For Hindus, it is among the most important Indian celebrations. This year, Mahashivratri 2022 begins at 3:16 a.m. on March 1 and ends at 1:00 a.m. on March 2, 2022. The wedding of Shiva and Shakti is celebrated on this day. The couple is a sign of love, power, and unity.
History of Shivratri
One of its most popular tales associated with the Mahashivaratri celebration is the mythology of Shiva and Shakti’s marriage. The myth depicts Lord Shiva’s second marriage to Shakti, his heavenly spouse.
According to Shiva and Shakti mythology, Shivaratri – Lord Shiva’s Night – commemorates the day Lord Shiva wedded Parvati.
There are various traditions surrounding Shiva and Shakti’s marriage and why Mahashivratri is observed. Still, the primary belief for this day is that Mahadeva and his love Parvati wedded and consummated their marriage on this day.
Importance of Mahashivratri
In married life, Mahashivratri symbol of love, passion, and unity. Shiva and Shakti represent two main aspects of the same energy because they’re only complete or powerful when they are together.
This illustrates how important it is for both couples to have been in the marriage together and to emerge strong throughout each stage of life.
If one starts to falter, the other must continuously assist in fixing things. Mahashivratri is among Hinduism’s most religious festivals. It’s a festival dedicated to Lord Shiva. This night represents Lord Shiva’s performance of the divine dance.
Shivratri falls every lunar-solar monthly on the 13th/14th day of the Hindu calendar. At the same time, Mahashivratri comes just once every year in the last winter season, well before the onset of Summer, mainly in the month of Phalguna.
The Mahashivratri is known as “Lord Shiva’s Great Night.” Shiva worshippers perform Jagran throughout the night to honor Lord Shiva’s heroic actions. As per Vedic astrologers, the festival gives everyone an ability to commemorate “overcoming darkness and ignorance” in life.
The event is traditionally observed by meditating, fasting, and praying. People have even taken to intoxicating themselves in order to relive Shiva’s agony.
Following this, you might pay a visit to the temple to worship Lord Shiva and present toxic flowers like Datura.
Astrological Importance Of Mahashivratri
The moon gets impaired mainly on the occasion of Chaturdashi, as per astrology.

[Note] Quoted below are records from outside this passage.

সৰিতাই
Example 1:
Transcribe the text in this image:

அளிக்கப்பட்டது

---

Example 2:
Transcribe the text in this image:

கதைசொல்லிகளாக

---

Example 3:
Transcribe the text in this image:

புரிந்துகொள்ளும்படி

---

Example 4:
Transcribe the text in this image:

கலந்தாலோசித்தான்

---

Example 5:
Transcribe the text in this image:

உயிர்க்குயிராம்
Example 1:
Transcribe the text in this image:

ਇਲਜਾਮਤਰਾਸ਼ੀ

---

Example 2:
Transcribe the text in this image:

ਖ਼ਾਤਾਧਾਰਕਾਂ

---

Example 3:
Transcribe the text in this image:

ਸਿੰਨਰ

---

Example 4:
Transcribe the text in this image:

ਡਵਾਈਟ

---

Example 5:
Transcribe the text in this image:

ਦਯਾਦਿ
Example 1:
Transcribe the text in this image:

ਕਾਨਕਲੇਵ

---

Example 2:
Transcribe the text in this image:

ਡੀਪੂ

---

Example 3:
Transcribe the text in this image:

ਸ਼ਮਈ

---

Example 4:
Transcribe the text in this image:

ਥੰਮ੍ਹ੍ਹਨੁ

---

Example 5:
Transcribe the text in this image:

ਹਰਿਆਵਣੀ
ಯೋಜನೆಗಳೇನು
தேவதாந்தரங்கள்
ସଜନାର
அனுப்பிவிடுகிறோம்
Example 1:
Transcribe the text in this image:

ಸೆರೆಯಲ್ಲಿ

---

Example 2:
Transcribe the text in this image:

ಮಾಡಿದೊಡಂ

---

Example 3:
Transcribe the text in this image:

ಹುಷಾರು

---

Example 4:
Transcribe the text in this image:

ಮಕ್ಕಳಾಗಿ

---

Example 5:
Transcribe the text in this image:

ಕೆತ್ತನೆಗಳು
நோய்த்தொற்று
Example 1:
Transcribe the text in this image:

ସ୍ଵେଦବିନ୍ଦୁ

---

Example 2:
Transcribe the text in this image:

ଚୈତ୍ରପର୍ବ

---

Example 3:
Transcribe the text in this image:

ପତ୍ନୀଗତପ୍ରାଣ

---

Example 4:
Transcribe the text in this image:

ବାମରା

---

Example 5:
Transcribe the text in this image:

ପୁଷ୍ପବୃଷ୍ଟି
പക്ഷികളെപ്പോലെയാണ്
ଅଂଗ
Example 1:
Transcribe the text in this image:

The moon is incapable of supplying energy to the earth.
However, Lord Shiva’s blessing boosts the moon’s power. As a result, worshipping Lord Mahashivratri strengthens the moon. Because the moon is closely linked to a person’s mood, worshipping it on Mahashivratri brings joy, happiness, and professional success.
The day can be a once-a-year chance to address all of your life’s issues, including education, wellness, trade, and profession.

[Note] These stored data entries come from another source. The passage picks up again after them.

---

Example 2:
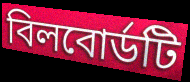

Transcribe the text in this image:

বিলবোর্ডটি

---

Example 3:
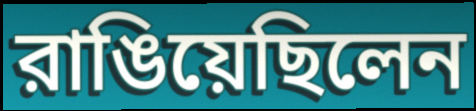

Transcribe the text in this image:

রাঙিয়েছিলেন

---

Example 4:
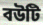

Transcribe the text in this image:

বউটি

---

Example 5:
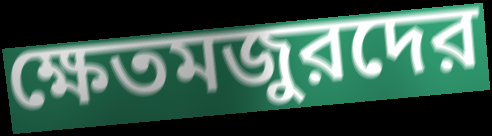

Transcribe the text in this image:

ক্ষেতমজুরদের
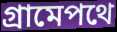
গ্রামেপথে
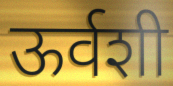
ऊर्वशी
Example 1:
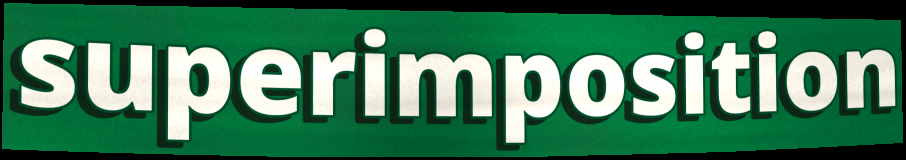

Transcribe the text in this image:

superimposition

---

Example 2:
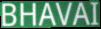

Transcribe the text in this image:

BHAVAI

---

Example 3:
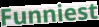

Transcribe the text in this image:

Funniest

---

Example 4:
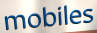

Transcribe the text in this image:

mobiles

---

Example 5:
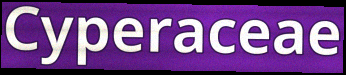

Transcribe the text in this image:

Cyperaceae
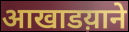
आखाडय़ाने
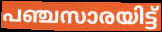
പഞ്ചസാരയിട്ട്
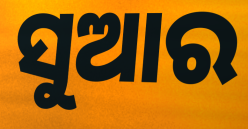
ସୁଆର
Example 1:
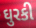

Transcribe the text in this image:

ઘુરકી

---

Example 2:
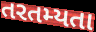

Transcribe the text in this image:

તરતમ્યતા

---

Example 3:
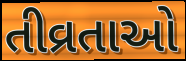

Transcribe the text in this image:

તીવ્રતાઓ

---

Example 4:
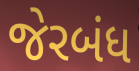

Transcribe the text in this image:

જેરબંધ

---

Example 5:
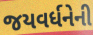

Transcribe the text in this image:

જયવર્ધનેની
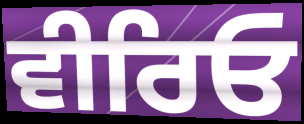
ਵੀਰਿਓ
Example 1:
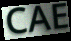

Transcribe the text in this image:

CAE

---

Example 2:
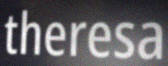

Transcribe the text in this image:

theresa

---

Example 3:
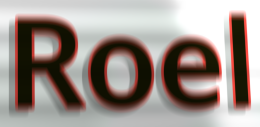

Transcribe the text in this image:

Roel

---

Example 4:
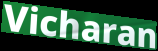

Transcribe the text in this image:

Vicharan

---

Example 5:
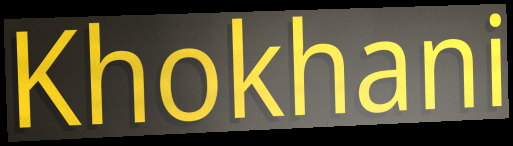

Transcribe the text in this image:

Khokhani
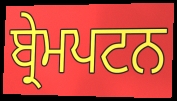
ਬ੍ਰੇਮਪਟਨ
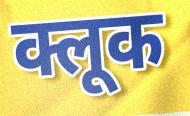
क्लूक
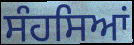
ਸੰਹਸਿਆਂ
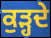
ਕੁੜ੍ਹਦੇ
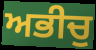
ਅਭੀਚੁ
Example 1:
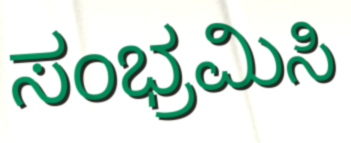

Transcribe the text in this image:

ಸಂಭ್ರಮಿಸಿ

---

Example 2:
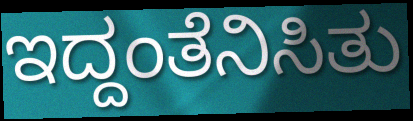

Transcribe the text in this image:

ಇದ್ದಂತೆನಿಸಿತು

Fasting and praying for prolonged life and better health are the ideal things to do during this time. As per our Vedas, doing Rudrabhishek puja while chanting mantras bestows a person’s longer lifespan and excellent health.
Without a doubt, heartfelt prayers can rescue you from future life risks. Furthermore, Rudrabhishek Puja may be conducted at any time of the year with the long-term health of both you and your family.
How is it celebrated?
The festival involves a “jaagaran” or maybe an all-night prayer because it would be thought that conducting Japa all night is equivalent to “overcoming darkness and ignorance” in one’s life and even in the universe through Shiva.
Offerings of fruits, leaves, sweets, and milk are made to Shiva, and some people fast all day with Vedic or tantric worship to Shiva, while others do meditative Yoga.
“Om Namah Shivaya,” Shiva’s sacred mantra, is recited throughout the day in Shiva temples. Likewise, the Shiv Chalisa is recited by devotees to honor Shiva.
According to one Shaivism tale, This is the night when Shiva performs the divine dance of creation, protection, and destruction. This cosmic dancing gets joined by the chanting of hymns, the reading of Shiva texts, and the chorus of devotees, who recall Shiva’s presence everywhere.
On Maha Shivaratri, pilgrims go to India’s main Jyotirlinga Shiva temples, such as Varanasi and Somanatha. Fairs and other events are held there as well.